*Stored entries:*
★ ★ ★ ★ ★

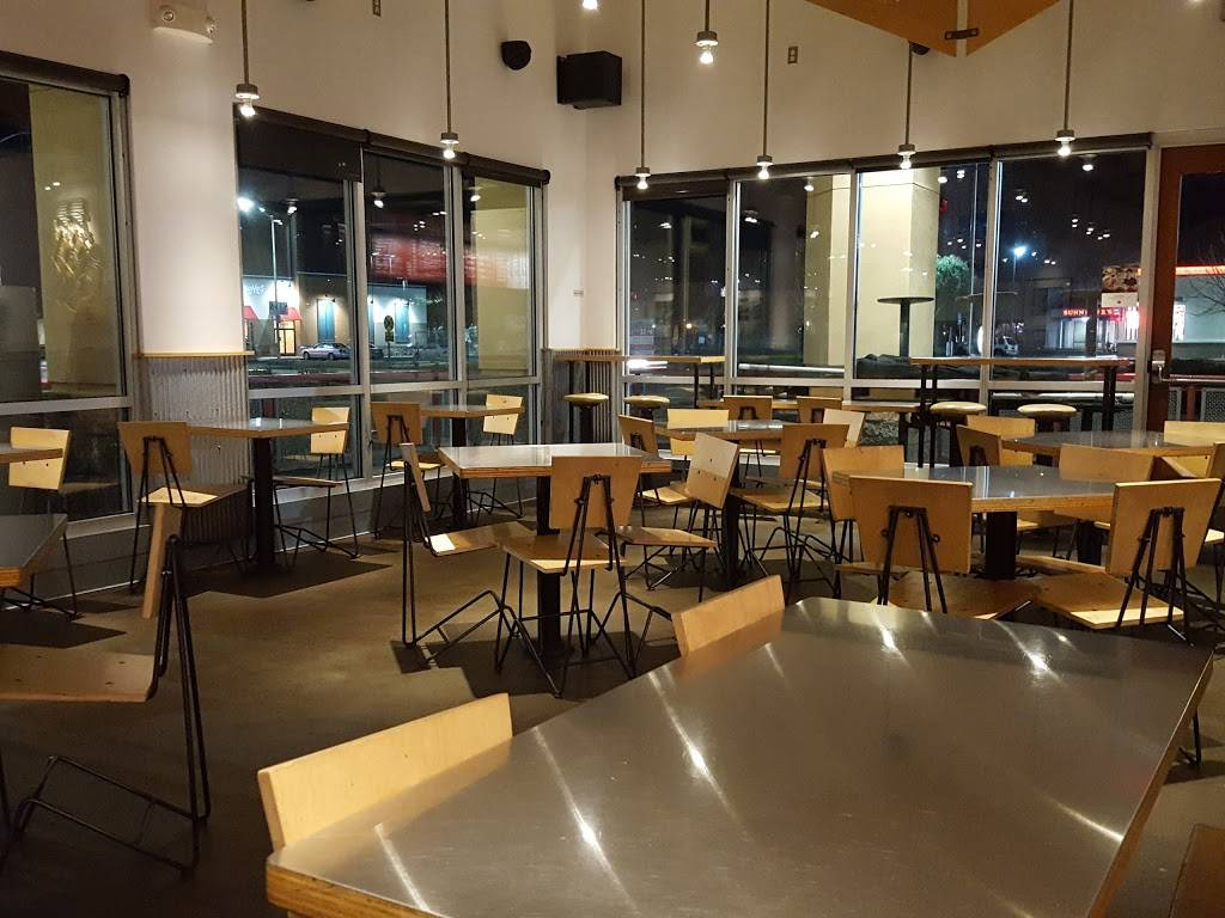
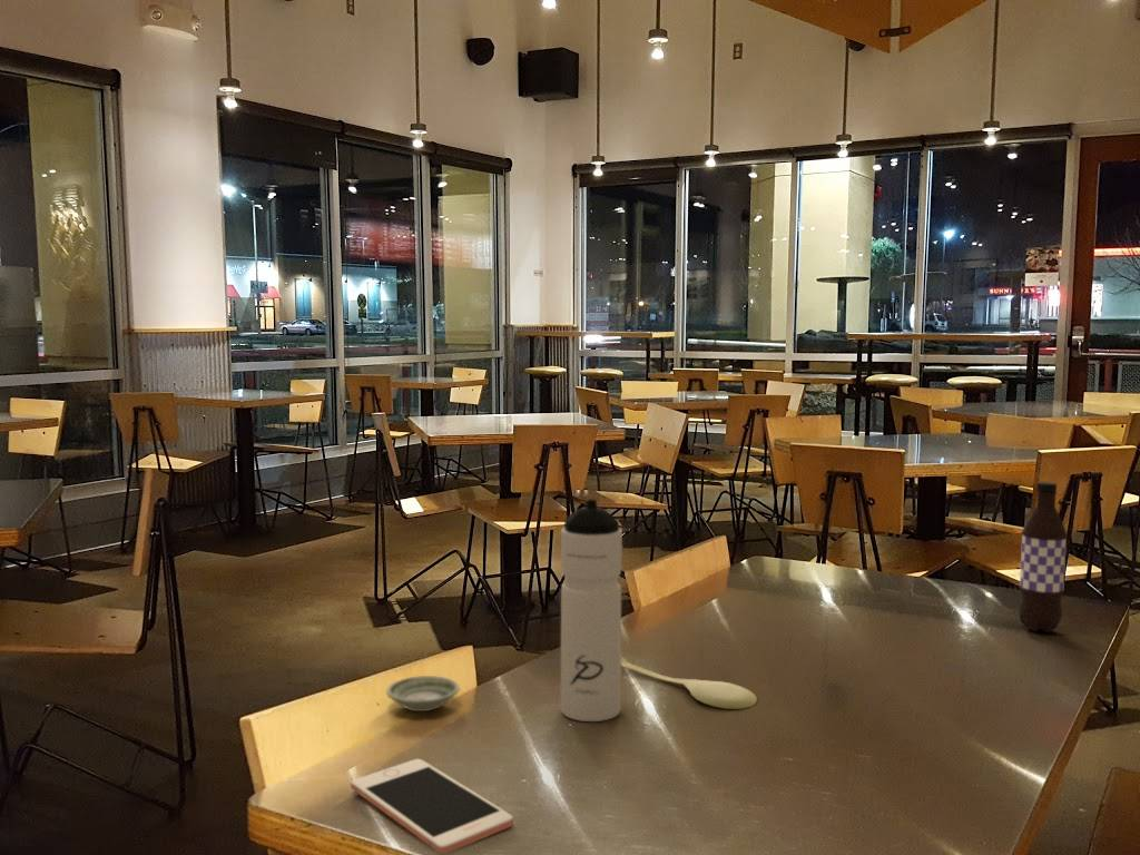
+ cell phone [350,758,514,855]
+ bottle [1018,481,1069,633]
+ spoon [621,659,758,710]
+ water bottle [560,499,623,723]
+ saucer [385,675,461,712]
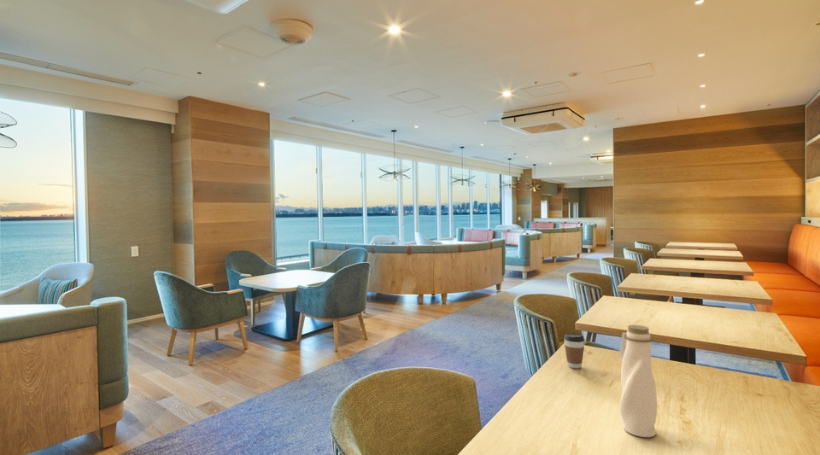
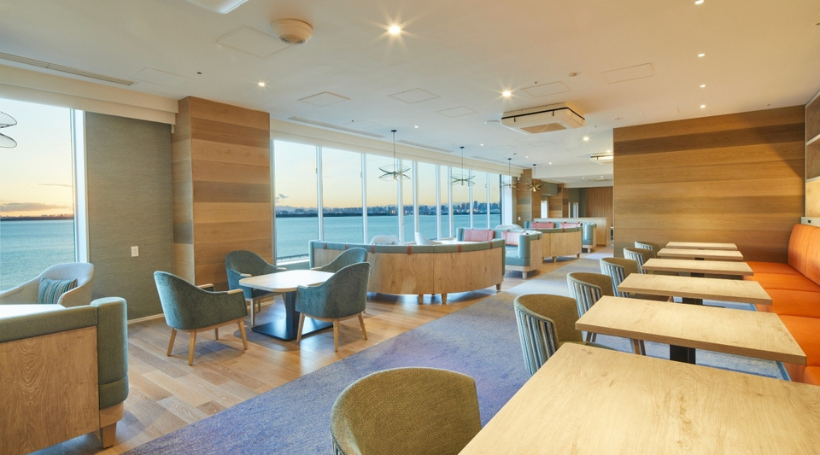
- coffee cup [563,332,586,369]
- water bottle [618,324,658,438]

★ ★ ★ ★ ★

*EXERCISE DETAILS:*
Find the word "bottle" in the data and copy out each line where it turns up.

*ANSWER TO THIS TASK:*
+ bottle [1018,481,1069,633]
+ water bottle [560,499,623,723]
- water bottle [618,324,658,438]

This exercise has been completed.